Activity: Word for word, repeat each entry that follows.

◆ ◆ ◆

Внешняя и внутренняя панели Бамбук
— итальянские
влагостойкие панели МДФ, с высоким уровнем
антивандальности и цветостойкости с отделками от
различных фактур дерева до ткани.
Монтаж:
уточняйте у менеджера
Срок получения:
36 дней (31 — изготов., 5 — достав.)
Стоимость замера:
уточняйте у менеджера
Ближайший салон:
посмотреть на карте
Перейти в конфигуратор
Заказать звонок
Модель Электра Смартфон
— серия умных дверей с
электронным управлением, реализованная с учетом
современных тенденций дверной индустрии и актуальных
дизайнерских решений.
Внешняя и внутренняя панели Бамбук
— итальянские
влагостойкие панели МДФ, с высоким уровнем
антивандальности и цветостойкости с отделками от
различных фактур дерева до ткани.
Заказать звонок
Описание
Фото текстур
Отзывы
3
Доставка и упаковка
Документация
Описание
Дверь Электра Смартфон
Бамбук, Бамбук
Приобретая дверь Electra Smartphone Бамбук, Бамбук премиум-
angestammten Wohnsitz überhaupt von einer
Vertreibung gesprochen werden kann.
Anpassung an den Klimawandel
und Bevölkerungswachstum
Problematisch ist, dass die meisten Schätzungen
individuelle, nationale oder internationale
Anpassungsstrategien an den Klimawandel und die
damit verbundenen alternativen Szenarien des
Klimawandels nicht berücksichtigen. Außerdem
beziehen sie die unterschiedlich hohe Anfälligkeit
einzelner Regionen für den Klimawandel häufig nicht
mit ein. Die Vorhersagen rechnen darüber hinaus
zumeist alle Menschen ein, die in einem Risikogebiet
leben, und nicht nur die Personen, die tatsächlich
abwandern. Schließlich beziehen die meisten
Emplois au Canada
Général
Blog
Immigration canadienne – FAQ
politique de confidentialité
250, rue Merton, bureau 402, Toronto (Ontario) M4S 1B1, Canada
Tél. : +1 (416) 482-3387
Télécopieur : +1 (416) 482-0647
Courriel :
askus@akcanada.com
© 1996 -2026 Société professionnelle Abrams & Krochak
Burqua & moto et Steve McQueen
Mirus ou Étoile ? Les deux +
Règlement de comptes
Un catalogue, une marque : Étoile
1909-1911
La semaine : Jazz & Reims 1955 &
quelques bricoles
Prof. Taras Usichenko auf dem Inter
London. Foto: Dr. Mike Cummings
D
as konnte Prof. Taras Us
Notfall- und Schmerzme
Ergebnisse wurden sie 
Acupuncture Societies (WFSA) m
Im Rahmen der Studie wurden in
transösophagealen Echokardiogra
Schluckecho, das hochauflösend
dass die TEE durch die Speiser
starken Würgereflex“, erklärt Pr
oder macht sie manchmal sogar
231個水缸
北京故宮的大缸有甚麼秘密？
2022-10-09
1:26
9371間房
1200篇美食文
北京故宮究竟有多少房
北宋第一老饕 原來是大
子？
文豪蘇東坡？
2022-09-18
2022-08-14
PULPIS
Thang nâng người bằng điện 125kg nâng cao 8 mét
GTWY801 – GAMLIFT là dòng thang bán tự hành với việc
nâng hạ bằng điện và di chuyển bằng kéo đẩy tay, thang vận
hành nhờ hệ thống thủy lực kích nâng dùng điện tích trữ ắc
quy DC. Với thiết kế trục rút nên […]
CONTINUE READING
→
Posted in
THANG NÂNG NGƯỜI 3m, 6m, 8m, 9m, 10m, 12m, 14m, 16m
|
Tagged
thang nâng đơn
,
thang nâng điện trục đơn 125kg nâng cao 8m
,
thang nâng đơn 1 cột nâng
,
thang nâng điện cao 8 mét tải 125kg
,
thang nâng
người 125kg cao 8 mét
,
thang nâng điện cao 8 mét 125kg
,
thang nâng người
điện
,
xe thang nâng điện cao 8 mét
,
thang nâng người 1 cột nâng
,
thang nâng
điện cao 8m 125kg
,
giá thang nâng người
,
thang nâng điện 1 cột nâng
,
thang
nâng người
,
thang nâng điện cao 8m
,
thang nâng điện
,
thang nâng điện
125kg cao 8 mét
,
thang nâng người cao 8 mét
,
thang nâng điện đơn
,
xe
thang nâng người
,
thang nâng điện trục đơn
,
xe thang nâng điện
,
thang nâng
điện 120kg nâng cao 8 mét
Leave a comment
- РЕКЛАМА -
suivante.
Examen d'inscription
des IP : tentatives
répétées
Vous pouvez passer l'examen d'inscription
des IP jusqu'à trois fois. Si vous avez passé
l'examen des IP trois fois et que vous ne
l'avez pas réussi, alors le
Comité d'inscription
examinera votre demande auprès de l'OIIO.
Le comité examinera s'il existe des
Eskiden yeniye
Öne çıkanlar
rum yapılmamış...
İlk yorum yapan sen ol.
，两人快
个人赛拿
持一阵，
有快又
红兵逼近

◆ ◆ ◆

Task result:
Внешняя и внутренняя панели Бамбук
— итальянские
влагостойкие панели МДФ, с высоким уровнем
антивандальности и цветостойкости с отделками от
различных фактур дерева до ткани.
Монтаж:
уточняйте у менеджера
Срок получения:
36 дней (31 — изготов., 5 — достав.)
Стоимость замера:
уточняйте у менеджера
Ближайший салон:
посмотреть на карте
Перейти в конфигуратор
Заказать звонок
Модель Электра Смартфон
— серия умных дверей с
электронным управлением, реализованная с учетом
современных тенденций дверной индустрии и актуальных
дизайнерских решений.
Внешняя и внутренняя панели Бамбук
— итальянские
влагостойкие панели МДФ, с высоким уровнем
антивандальности и цветостойкости с отделками от
различных фактур дерева до ткани.
Заказать звонок
Описание
Фото текстур
Отзывы
3
Доставка и упаковка
Документация
Описание
Дверь Электра Смартфон
Бамбук, Бамбук
Приобретая дверь Electra Smartphone Бамбук, Бамбук премиум-
angestammten Wohnsitz überhaupt von einer
Vertreibung gesprochen werden kann.
Anpassung an den Klimawandel
und Bevölkerungswachstum
Problematisch ist, dass die meisten Schätzungen
individuelle, nationale oder internationale
Anpassungsstrategien an den Klimawandel und die
damit verbundenen alternativen Szenarien des
Klimawandels nicht berücksichtigen. Außerdem
beziehen sie die unterschiedlich hohe Anfälligkeit
einzelner Regionen für den Klimawandel häufig nicht
mit ein. Die Vorhersagen rechnen darüber hinaus
zumeist alle Menschen ein, die in einem Risikogebiet
leben, und nicht nur die Personen, die tatsächlich
abwandern. Schließlich beziehen die meisten
Emplois au Canada
Général
Blog
Immigration canadienne – FAQ
politique de confidentialité
250, rue Merton, bureau 402, Toronto (Ontario) M4S 1B1, Canada
Tél. : +1 (416) 482-3387
Télécopieur : +1 (416) 482-0647
Courriel :
askus@akcanada.com
© 1996 -2026 Société professionnelle Abrams & Krochak
Burqua & moto et Steve McQueen
Mirus ou Étoile ? Les deux +
Règlement de comptes
Un catalogue, une marque : Étoile
1909-1911
La semaine : Jazz & Reims 1955 &
quelques bricoles
Prof. Taras Usichenko auf dem Inter
London. Foto: Dr. Mike Cummings
D
as konnte Prof. Taras Us
Notfall- und Schmerzme
Ergebnisse wurden sie 
Acupuncture Societies (WFSA) m
Im Rahmen der Studie wurden in
transösophagealen Echokardiogra
Schluckecho, das hochauflösend
dass die TEE durch die Speiser
starken Würgereflex“, erklärt Pr
oder macht sie manchmal sogar
231個水缸
北京故宮的大缸有甚麼秘密？
2022-10-09
1:26
9371間房
1200篇美食文
北京故宮究竟有多少房
北宋第一老饕 原來是大
子？
文豪蘇東坡？
2022-09-18
2022-08-14
PULPIS
Thang nâng người bằng điện 125kg nâng cao 8 mét
GTWY801 – GAMLIFT là dòng thang bán tự hành với việc
nâng hạ bằng điện và di chuyển bằng kéo đẩy tay, thang vận
hành nhờ hệ thống thủy lực kích nâng dùng điện tích trữ ắc
quy DC. Với thiết kế trục rút nên […]
CONTINUE READING
→
Posted in
THANG NÂNG NGƯỜI 3m, 6m, 8m, 9m, 10m, 12m, 14m, 16m
|
Tagged
thang nâng đơn
,
thang nâng điện trục đơn 125kg nâng cao 8m
,
thang nâng đơn 1 cột nâng
,
thang nâng điện cao 8 mét tải 125kg
,
thang nâng
người 125kg cao 8 mét
,
thang nâng điện cao 8 mét 125kg
,
thang nâng người
điện
,
xe thang nâng điện cao 8 mét
,
thang nâng người 1 cột nâng
,
thang nâng
điện cao 8m 125kg
,
giá thang nâng người
,
thang nâng điện 1 cột nâng
,
thang
nâng người
,
thang nâng điện cao 8m
,
thang nâng điện
,
thang nâng điện
125kg cao 8 mét
,
thang nâng người cao 8 mét
,
thang nâng điện đơn
,
xe
thang nâng người
,
thang nâng điện trục đơn
,
xe thang nâng điện
,
thang nâng
điện 120kg nâng cao 8 mét
Leave a comment
- РЕКЛАМА -
suivante.
Examen d'inscription
des IP : tentatives
répétées
Vous pouvez passer l'examen d'inscription
des IP jusqu'à trois fois. Si vous avez passé
l'examen des IP trois fois et que vous ne
l'avez pas réussi, alors le
Comité d'inscription
examinera votre demande auprès de l'OIIO.
Le comité examinera s'il existe des
Eskiden yeniye
Öne çıkanlar
rum yapılmamış...
İlk yorum yapan sen ol.
，两人快
个人赛拿
持一阵，
有快又
红兵逼近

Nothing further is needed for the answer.